Medicine in the future | Opinion

It is difficult to predict the future of medicine, fortunately increasingly supported by scientific bases, but which wants to continue being medicine for the person, counting on the originality of each patient, with their circumstances, with their background, with their projects and expectations.
Although it is said that our DNA is like the book or the program according to which our life will develop, also certain peculiarities of our organism (genetic or acquired) and of the environment that surrounds us, our circumstances and our habits (tobacco, alcoholic beverages , type of diet…) shape our personal fulfillment and also the risk of getting sick. Knowledge of all these characteristics, and the availability of a large number of data, which we can analyze, compare and share thanks to advances in statistics and information technology, now allow us to predict and even prevent the development of the disease.
serve as an example the study that has been carried out with healthy volunteers from the small American population of Framingham, who since 1948 have had their blood cholesterol, blood pressure, weight, height, smoking habits and other health-related variables checked periodically. This study, a model for statistical studies, has resolved many of our unknowns about heart and blood circulation diseases and has allowed us to identify and act on those risk factors that are well known today, such as excess cholesterol, high blood pressure or smoking, etc., which threaten the circulatory system. Thus, prediction and prevention will continue to be paths along which future medicine will follow.
The medicine of the future, developing many technical and scientific aspects
that are already being used, will have predictive capacity, will seek prevention,
will act with greater precision and will require the participation of the patient
The increasing development of techniques such as those that make it possible to study genes and even intervene on them will continue to contribute, within the framework of ethical standards, to a greater personalization or precision of medicine by identifying groups of people genetically predisposed to certain diseases.
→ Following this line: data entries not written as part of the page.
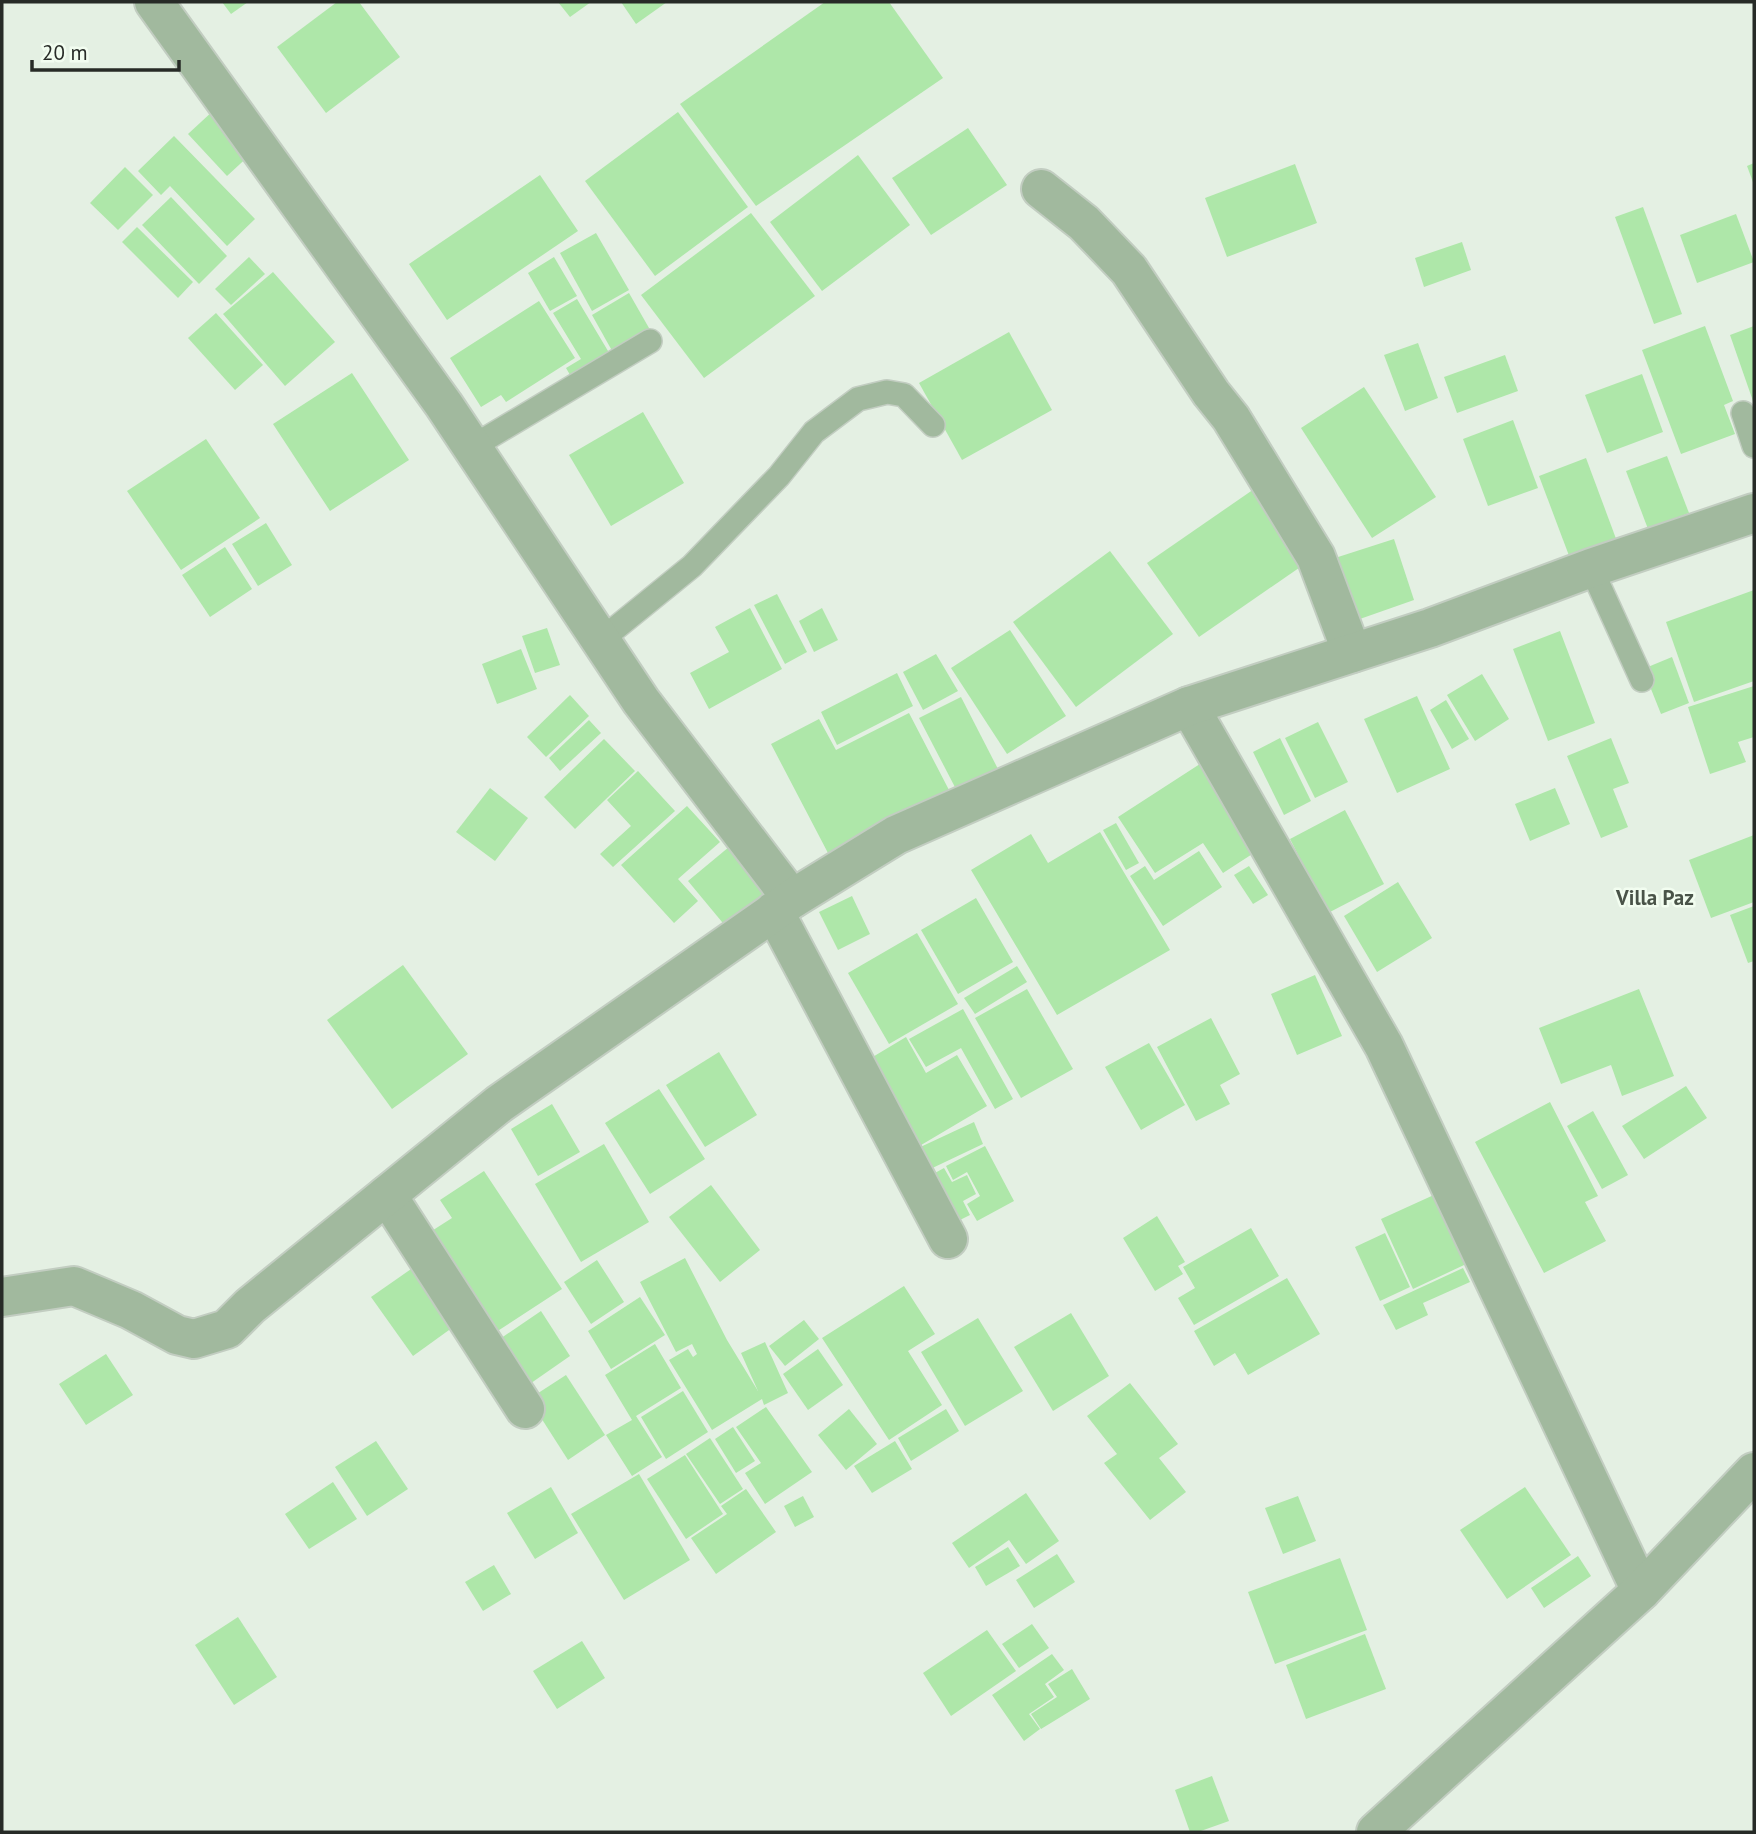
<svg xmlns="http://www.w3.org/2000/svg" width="1756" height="1834" viewBox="0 0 1756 1834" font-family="'PT Sans',sans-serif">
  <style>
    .building { fill: #aee7a9 }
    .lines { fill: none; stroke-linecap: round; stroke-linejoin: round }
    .service-casing { stroke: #c2cdc1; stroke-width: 26 }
    .minor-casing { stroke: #c2cdc1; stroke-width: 42 }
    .service { stroke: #a1b99e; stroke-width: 23 }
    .minor { stroke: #a1b99e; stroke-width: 38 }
    .labels { text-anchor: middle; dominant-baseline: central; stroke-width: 5; stroke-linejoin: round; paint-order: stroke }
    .neighbourhood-label { font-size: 21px; font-weight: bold; fill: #495348; stroke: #f2fdf0 }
  </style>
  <rect width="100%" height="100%" fill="#e4f0e3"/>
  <g class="building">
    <polygon points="222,2 248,2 231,14"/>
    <polygon points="337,2 359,2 400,57 326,113 277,47"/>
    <polygon points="558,2 591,2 570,17"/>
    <polygon points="621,2 667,2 636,24"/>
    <polygon points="825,2 889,2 943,78 756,206 680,104"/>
    <polygon points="214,110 253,152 227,176 188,134"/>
    <polygon points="678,112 748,207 655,276 585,181"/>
    <polygon points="968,128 1007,185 931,235 892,178"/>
    <polygon points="174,136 255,219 227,246 170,186 161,195 138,171"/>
    <polygon points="858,155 910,225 822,291 770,222"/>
    <polygon points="1754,163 1754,185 1747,166"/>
    <polygon points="1295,164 1317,223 1227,257 1205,198"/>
    <polygon points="125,167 153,195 118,230 90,203"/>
    <polygon points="540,175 578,231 447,320 409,264"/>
    <polygon points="171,197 227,256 199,284 142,225"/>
    <polygon points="1643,207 1682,314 1654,324 1615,217"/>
    <polygon points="751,213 815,296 704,378 641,295"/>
    <polygon points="1736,214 1754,262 1697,283 1680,235"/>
    <polygon points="137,227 193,282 178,298 122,242"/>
    <polygon points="596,233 629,290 592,311 560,253"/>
    <polygon points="1462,242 1471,270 1424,287 1415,258"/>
    <polygon points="249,257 265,274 231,305 215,289"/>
    <polygon points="554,257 577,296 550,311 528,273"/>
    <polygon points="273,272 335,342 285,386 223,314"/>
    <polygon points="629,293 653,335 615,356 592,315"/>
    <polygon points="577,299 611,356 573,380 566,368 581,359 553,313"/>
    <polygon points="539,301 575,358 506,402 501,395 481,407 450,358"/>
    <polygon points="216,313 263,365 235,390 188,338"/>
    <polygon points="1705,326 1733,401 1724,405 1735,434 1681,454 1642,350"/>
    <polygon points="1754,326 1754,404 1730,335"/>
    <polygon points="1009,332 1052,410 962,460 919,383"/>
    <polygon points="1418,343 1438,398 1405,411 1384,355"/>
    <polygon points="1505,355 1518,391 1457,413 1444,377"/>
    <polygon points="352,373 409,460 330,511 273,424"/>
    <polygon points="1642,374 1663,432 1607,453 1585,395"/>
    <polygon points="1364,387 1436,497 1372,538 1301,428"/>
    <polygon points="643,412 684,483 611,526 569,455"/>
    <polygon points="1513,420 1538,488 1488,506 1463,439"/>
    <polygon points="206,439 260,518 181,570 127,491"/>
    <polygon points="1667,456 1689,513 1648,529 1626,471"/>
    <polygon points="1586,458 1618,544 1571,561 1539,476"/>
    <polygon points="1257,487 1309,561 1199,637 1147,563"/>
    <polygon points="266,523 292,565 258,586 232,544"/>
    <polygon points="1394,539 1414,600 1357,620 1335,558"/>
    <polygon points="225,547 252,589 210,617 182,575"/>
    <polygon points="1110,551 1173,634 1076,707 1013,622"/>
    <polygon points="1754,590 1754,681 1694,702 1666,622"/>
    <polygon points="777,594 807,652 785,664 754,605"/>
    <polygon points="750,608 782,669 709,709 690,673 729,652 715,627"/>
    <polygon points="822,608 838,640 814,652 799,621"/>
    <polygon points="547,628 560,665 535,673 522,636"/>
    <polygon points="1010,630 1066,716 1007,754 951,668"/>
    <polygon points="1560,631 1595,723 1548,741 1513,649"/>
    <polygon points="521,649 537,689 497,704 482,664"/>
    <polygon points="936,654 958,691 923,710 903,672"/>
    <polygon points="1672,657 1689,703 1661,714 1643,669"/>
    <polygon points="897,673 913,706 837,745 821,712"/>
    <polygon points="1482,674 1509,719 1475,741 1447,695"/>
    <polygon points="1754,686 1754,737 1738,742 1746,762 1710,774 1688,707"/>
    <polygon points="570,695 589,716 546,757 527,737"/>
    <polygon points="1417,696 1450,769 1397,793 1364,719"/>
    <polygon points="961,697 998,769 957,791 919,718"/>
    <polygon points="1446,700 1469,739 1452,749 1430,710"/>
    <polygon points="909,713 949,790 828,853 771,744 819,719 836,750"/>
    <polygon points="589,720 601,733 560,771 549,758"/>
    <polygon points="1318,722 1348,782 1315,798 1285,738"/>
    <polygon points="1280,738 1311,801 1284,815 1253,752"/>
    <polygon points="1611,738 1629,783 1613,789 1628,827 1601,838 1567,756"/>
    <polygon points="604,739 635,771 575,829 544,797"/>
    <polygon points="1203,762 1260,849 1223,873 1203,843 1155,873 1118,817"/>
    <polygon points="638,771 675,811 613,867 600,854 631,826 607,800"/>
    <polygon points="490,788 528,818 495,861 456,832"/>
    <polygon points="1555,788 1570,824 1530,841 1515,804"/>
    <polygon points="687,806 720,842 678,879 698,901 674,923 621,865"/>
    <polygon points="1345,810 1384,884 1328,913 1290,839"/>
    <polygon points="1116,823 1139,863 1126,870 1103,830"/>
    <polygon points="1100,832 1170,950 1057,1015 971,870 1031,834 1048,863"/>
    <polygon points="1754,835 1754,902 1711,918 1689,860"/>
    <polygon points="735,842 773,889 727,928 688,881"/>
    <polygon points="1199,851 1222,887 1163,926 1130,876 1145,866 1154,880"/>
    <polygon points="1249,866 1268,895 1253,904 1234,875"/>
    <polygon points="1398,882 1432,938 1377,972 1344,916"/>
    <polygon points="852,896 870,934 838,950 819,912"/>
    <polygon points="976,898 1013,962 958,994 921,930"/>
    <polygon points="1754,906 1754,961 1748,963 1730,915"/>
    <polygon points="917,933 958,1004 889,1044 848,973"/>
    <polygon points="403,965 468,1054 392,1109 327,1020"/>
    <polygon points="1017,966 1027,982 975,1014 964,998"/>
    <polygon points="1315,975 1342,1036 1297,1055 1271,994"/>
    <polygon points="1027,989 1073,1069 1021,1098 975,1018"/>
    <polygon points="1639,989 1674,1076 1622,1096 1611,1065 1561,1084 1539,1028"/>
    <polygon points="963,1009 1013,1099 995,1109 961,1048 926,1067 909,1039"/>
    <polygon points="1211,1018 1240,1074 1220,1085 1230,1104 1196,1121 1157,1047"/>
    <polygon points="906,1037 926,1073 957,1055 987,1106 911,1151 861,1064"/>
    <polygon points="1149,1043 1185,1105 1141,1130 1105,1067"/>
    <polygon points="719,1052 757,1115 705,1147 666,1085"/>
    <polygon points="1686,1086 1707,1118 1644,1159 1622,1126"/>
    <polygon points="659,1089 705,1159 650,1194 605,1123"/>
    <polygon points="1550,1102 1598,1196 1585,1202 1606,1241 1544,1273 1475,1142"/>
    <polygon points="552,1104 580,1152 538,1176 511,1129"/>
    <polygon points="1593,1111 1628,1175 1602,1189 1567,1126"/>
    <polygon points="974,1122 983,1144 924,1172 914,1150"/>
    <polygon points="604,1144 649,1222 581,1262 535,1184"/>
    <polygon points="985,1146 1014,1201 977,1221 967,1204 980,1196 967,1172 953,1180 946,1166"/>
    <polygon points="944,1168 952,1182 967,1175 976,1194 963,1201 970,1215 948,1226 924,1179"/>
    <polygon points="484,1171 562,1289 493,1334 427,1234 452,1218 440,1200"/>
    <polygon points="711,1185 760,1250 720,1282 669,1217"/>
    <polygon points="1447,1189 1479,1258 1413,1289 1381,1219"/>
    <polygon points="1157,1216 1185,1262 1178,1266 1183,1274 1155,1291 1123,1238"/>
    <polygon points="1251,1228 1279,1276 1194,1325 1178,1298 1195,1288 1183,1267"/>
    <polygon points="1385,1233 1410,1287 1380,1301 1355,1247"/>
    <polygon points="685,1258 727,1340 758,1391 741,1353 765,1342 788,1393 764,1405 762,1399 712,1430 669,1360 688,1349 693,1357 697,1354 692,1344 676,1352 640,1282"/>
    <polygon points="597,1260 624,1302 591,1324 564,1282"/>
    <polygon points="414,1267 456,1325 413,1356 371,1297"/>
    <polygon points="1463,1268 1470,1282 1423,1303 1428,1315 1396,1330 1383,1305"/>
    <polygon points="1287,1278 1320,1334 1248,1375 1235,1353 1214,1366 1194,1331"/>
    <polygon points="904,1286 935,1334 908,1351 942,1405 889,1440 822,1338"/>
    <polygon points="640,1297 665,1335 611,1369 588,1331"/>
    <polygon points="541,1311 570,1356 524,1388 494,1343"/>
    <polygon points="1071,1313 1109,1376 1053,1411 1014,1347"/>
    <polygon points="978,1318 1023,1391 965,1426 921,1352"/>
    <polygon points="804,1320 819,1339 785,1366 769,1346"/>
    <polygon points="655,1344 681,1388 636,1416 662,1457 632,1476 606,1435 632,1420 605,1375"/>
    <polygon points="818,1349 843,1385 808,1410 783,1374"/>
    <polygon points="106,1354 133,1395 86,1425 59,1384"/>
    <polygon points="566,1375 605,1435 568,1460 529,1399"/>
    <polygon points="1130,1383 1178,1444 1159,1458 1186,1492 1150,1520 1104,1463 1117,1454 1087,1416"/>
    <polygon points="683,1391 708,1432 666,1459 641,1417"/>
    <polygon points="766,1407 812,1472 765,1504 745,1473 761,1463 736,1427"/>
    <polygon points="849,1409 877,1444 846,1470 818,1435"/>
    <polygon points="946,1409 959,1431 911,1461 898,1438"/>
    <polygon points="733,1427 755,1461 736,1473 715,1439"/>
    <polygon points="710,1438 743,1489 720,1504 686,1454"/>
    <polygon points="376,1441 408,1489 367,1516 335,1467"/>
    <polygon points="895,1441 912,1469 872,1493 854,1466"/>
    <polygon points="685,1455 723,1514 686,1539 647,1479"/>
    <polygon points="639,1474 690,1560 624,1600 571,1514"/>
    <polygon points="333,1482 357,1519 309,1549 285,1514"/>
    <polygon points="551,1487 578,1533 535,1559 507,1513"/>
    <polygon points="1525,1487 1571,1555 1507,1599 1460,1530"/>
    <polygon points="746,1489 776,1532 716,1574 691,1538 727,1514 721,1506"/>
    <polygon points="1026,1493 1059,1541 1026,1564 1009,1540 969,1568 952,1543"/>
    <polygon points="803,1496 814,1517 795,1527 784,1506"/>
    <polygon points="1298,1496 1316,1541 1283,1554 1265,1508"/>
    <polygon points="1008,1547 1020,1566 986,1586 975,1567"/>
    <polygon points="1057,1554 1075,1582 1034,1608 1016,1580"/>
    <polygon points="1578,1556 1591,1576 1544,1608 1531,1588"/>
    <polygon points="1340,1558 1367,1630 1275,1664 1248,1592"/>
    <polygon points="494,1565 511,1594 483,1611 465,1582"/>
    <polygon points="238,1617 277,1677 234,1705 195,1645"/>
    <polygon points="1032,1624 1049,1648 1019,1668 1002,1644"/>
    <polygon points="987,1630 1016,1671 951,1716 923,1673"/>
    <polygon points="1365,1634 1386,1689 1306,1719 1286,1665"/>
    <polygon points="582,1641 605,1678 557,1709 533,1671"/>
    <polygon points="1052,1654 1064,1670 1045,1684 1054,1697 1029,1714 1040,1729 1024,1741 992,1695"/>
    <polygon points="1072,1669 1090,1699 1041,1729 1031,1714 1057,1697 1048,1684"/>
    <polygon points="1212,1776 1229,1821 1198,1832 1190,1832 1175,1790"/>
  </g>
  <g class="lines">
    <defs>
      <g id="service">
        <polyline points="1743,413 1754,446"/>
        <polyline points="472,447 650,341"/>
        <polyline points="1591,568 1642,680"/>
        <polyline points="601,640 692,566 779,476 814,432 858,399 887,392 904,395 933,425"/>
      </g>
      <g id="minor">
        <polyline points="154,2 444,405 641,701 792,899"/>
        <polyline points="1041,189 1084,223 1129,270 1211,393 1231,418 1316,557 1352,653"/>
        <polyline points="1189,706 1384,1046 1641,1591"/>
        <polyline points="774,911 948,1239"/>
        <polyline points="387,1195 525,1409"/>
        <polyline points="2,1297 74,1286 131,1310 177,1335 194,1339 227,1329 250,1306 499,1104 792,899 896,835 1189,706 1430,628 1591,568 1754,513"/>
        <polyline points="1376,1832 1641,1591 1754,1472"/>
      </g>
    </defs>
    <use href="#service" class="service-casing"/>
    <use href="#minor" class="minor-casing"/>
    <use href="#service" class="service"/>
    <use href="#minor" class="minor"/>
  </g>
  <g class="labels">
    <g class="neighbourhood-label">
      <text x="1655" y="897">Villa Paz</text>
    </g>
  </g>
  <rect width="1756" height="1834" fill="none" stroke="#272b27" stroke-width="7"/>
  <path d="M32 60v10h147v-10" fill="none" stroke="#272b27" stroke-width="3.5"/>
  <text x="42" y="60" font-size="21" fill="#272b27" stroke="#f2fdf0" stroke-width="5" paint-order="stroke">20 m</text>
</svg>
Techniques such as those that provide 3D or 4D images will contribute to precision in diagnosis and others, such as the help of robots in the operating room, facilitate precision in surgical treatments. Artificial intelligence is already and will be a powerful aid. Thus, a more precise medicine is another of the aspirations, already underway, of future medicine.
All these possibilities, which are already so effective today, logically involve the participation of experts in each subject; but above all, an active participation of the patient in the entire care process. “Medical assistance requires a full relationship of understanding and trust between the doctor and the patient,” says the Code of Medical Ethics. Mutual understanding will require greater participation of the patient, called to share decisions about diagnosis and treatment, together with the doctor.
The other component indicated in the Code, trust, will continue to be essential in the relationship between doctor and patient. In today’s medicine and in the one to come, with significant prevention aspirations with applications that are sometimes complex but effective, patient participation will be essential.
In short, the foreseeable medicine of the future will be more predictive, enabling greater and more well-founded prevention measures, more precise and open to participation. It will be what some synthesize as 4P medicine (prediction, prevention, precision, participation).
All these contributions must be made in the course of a human relationship between the person who suffers from the health problem and the expert, who knows about diseases, but who is also a person and as such is capable of understand and support the patient.